执行以下离线脚本，给模型输入四条prompt：

import os
os.environ["VLLM_USE_MODELSCOPE"] = "True"
os.environ["VLLM_WORKER_MULTIPROC_METHOD"] = "spawn"

from vllm import LLM, SamplingParams

def main():
    prompts = [
        "Hello, my name is",
        "The president of the United States is",
        "The capital of France is",
        "The future of AI is",
    ]

    # Create a sampling params object.
    sampling_params = SamplingParams(max_tokens=100, temperature=0.0)
    # Create an LLM.
    llm = LLM(model="/path/to/model/Qwen3-Coder-Next/",
            tensor_parallel_size=4,
            trust_remote_code=True,
            max_model_len=10000,
            gpu_memory_utilization=0.8,
            max_num_seqs=4,
            max_num_batched_tokens = 4096,
            compilation_config={
            "cudagraph_mode": "FULL_DECODE_ONLY",},
        )

    # Generate texts from the prompts.
    outputs = llm.generate(prompts, sampling_params)
    for output in outputs:
        prompt = output.prompt
        generated_text = output.outputs[0].text
        print(f"Prompt: {prompt!r}, Generated text: {generated_text!r}")

if __name__ == "__main__":
main()

在线推理

执行以下脚本启动一个在线的服务：

vllm serve /path/to/model/Qwen3-Coder-Next/ --tensor-parallel-size 4 --max-model-len 32768 --gpu-memory-utilization 0.8 --max-num-batched-tokens 4096 --compilation-config '{"cudagraph_mode":"FULL_DECODE_ONLY"}'

然后执行以下脚本向模型发送一条请求：

curl http://localhost:8000/v1/completions \
  -H "Content-Type: application/json" \
  -d '{
        "prompt": "The future of AI is",
        "path": "/path/to/model/Qwen3-Coder-Next/",
        "max_tokens": 100,
        "temperature": 0
        }'

执行结束后，你可以看到模型回答如下：

Prompt: ‘The future of AI is’, Generated text: ’ not just about building smarter machines, but about creating systems that can collaborate with humans in meaningful, ethical, and sustainable ways.
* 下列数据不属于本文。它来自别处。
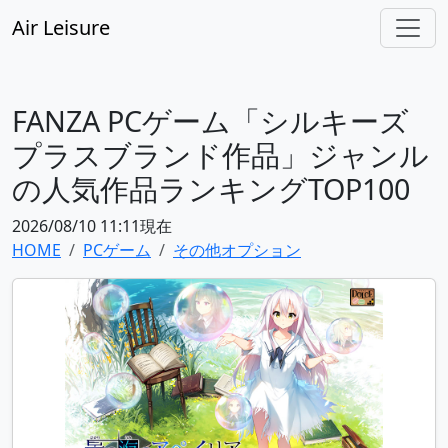
Air Leisure
FANZA PCゲーム「シルキーズ
プラスブランド作品」ジャンル
の人気作品ランキングTOP100
2026/08/10 11:11現在
HOME
PCゲーム
その他オプション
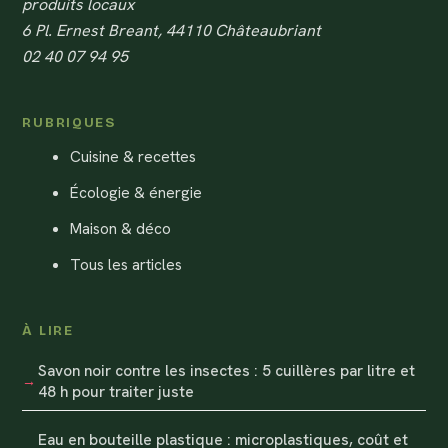
produits locaux
6 Pl. Ernest Breant, 44110 Châteaubriant
02 40 07 94 95
RUBRIQUES
Cuisine & recettes
Écologie & énergie
Maison & déco
Tous les articles
À LIRE
Savon noir contre les insectes : 5 cuillères par litre et
48 h pour traiter juste
Eau en bouteille plastique : microplastiques, coût et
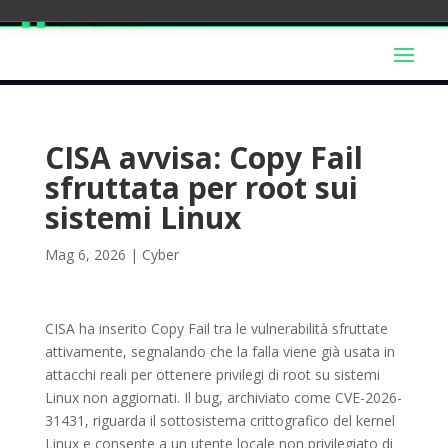
CISA avvisa: Copy Fail
sfruttata per root sui
sistemi Linux
Mag 6, 2026
|
Cyber
CISA ha inserito Copy Fail tra le vulnerabilità sfruttate
attivamente, segnalando che la falla viene già usata in
attacchi reali per ottenere privilegi di root su sistemi
Linux non aggiornati. Il bug, archiviato come CVE-2026-
31431, riguarda il sottosistema crittografico del kernel
Linux e consente a un utente locale non privilegiato di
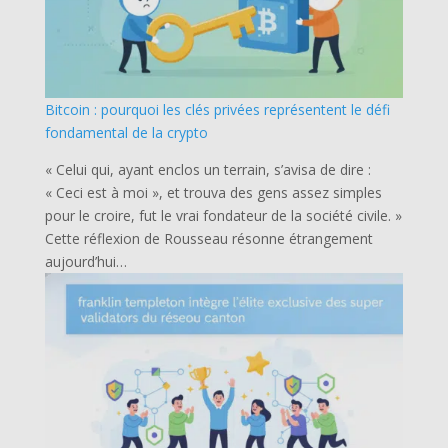
Bitcoin : pourquoi les clés privées représentent le défi
fondamental de la crypto
« Celui qui, ayant enclos un terrain, s’avisa de dire :
« Ceci est à moi », et trouva des gens assez simples
pour le croire, fut le vrai fondateur de la société civile. »
Cette réflexion de Rousseau résonne étrangement
aujourd’hui…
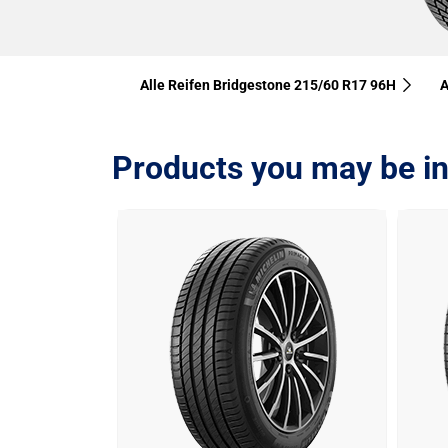
Alle Reifen Bridgestone 215/60 R17 96H
A
Products you may be in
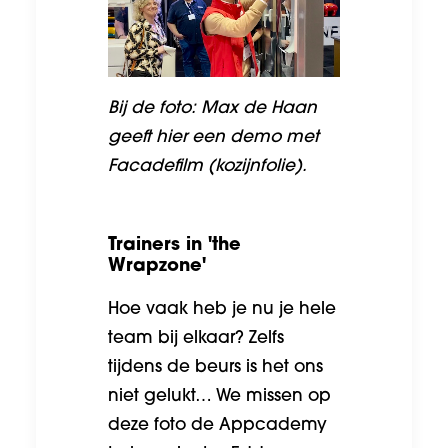
Bij de foto: Max de Haan
geeft hier een demo met
Facadefilm (kozijnfolie).
Trainers in 'the
Wrapzone'
Hoe vaak heb je nu je hele
team bij elkaar? Zelfs
tijdens de beurs is het ons
niet gelukt… We missen op
deze foto de Appcademy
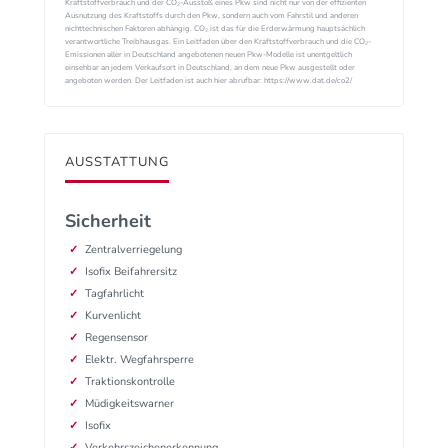
Kraftstoffverbrauch und der CO₂-Ausstoß eines Pkw sind nicht nur von der effizienten
Ausnutzung des Kraftstoffs durch den Pkw, sondern auch vom Fahrstil und anderen
nichttechnischen Faktoren abhängig. CO₂ ist das für die Erderwärmung hauptsächlich
verantwortliche Treibhausgas. Ein Leitfaden über den Kraftstoffverbrauch und die CO₂-
Emissionen aller in Deutschland angebotenen neuen Pkw-Modelle ist unentgeltlich
einsehbar an jedem Verkaufsort in Deutschland, an dem neue Pkw ausgestellt oder
angeboten werden. Der Leitfaden ist auch hier abrufbar: https://www.dat.de/co2/
AUSSTATTUNG
Sicherheit
Zentralverriegelung
Isofix Beifahrersitz
Tagfahrlicht
Kurvenlicht
Regensensor
Elektr. Wegfahrsperre
Traktionskontrolle
Müdigkeitswarner
Isofix
Verkehrszeichenerkennung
As AI continues to evolve, it will increasingly shape how we live, work, and interact — and the decisions we make today will determine whether this future is one of shared prosperity or deepening inequality.\n\nThe rise of generative AI, for example, has already begun to transform creative industries, education, and scientific research. Tools like ChatGPT, Midjourney, and’

当前仅为尝鲜体验，性能优化中。如您在部署的过程中，发现任何问题（包括但不限于功能问题、合规问题），请在模型代码仓提交issue，开发者将及时审视并解答。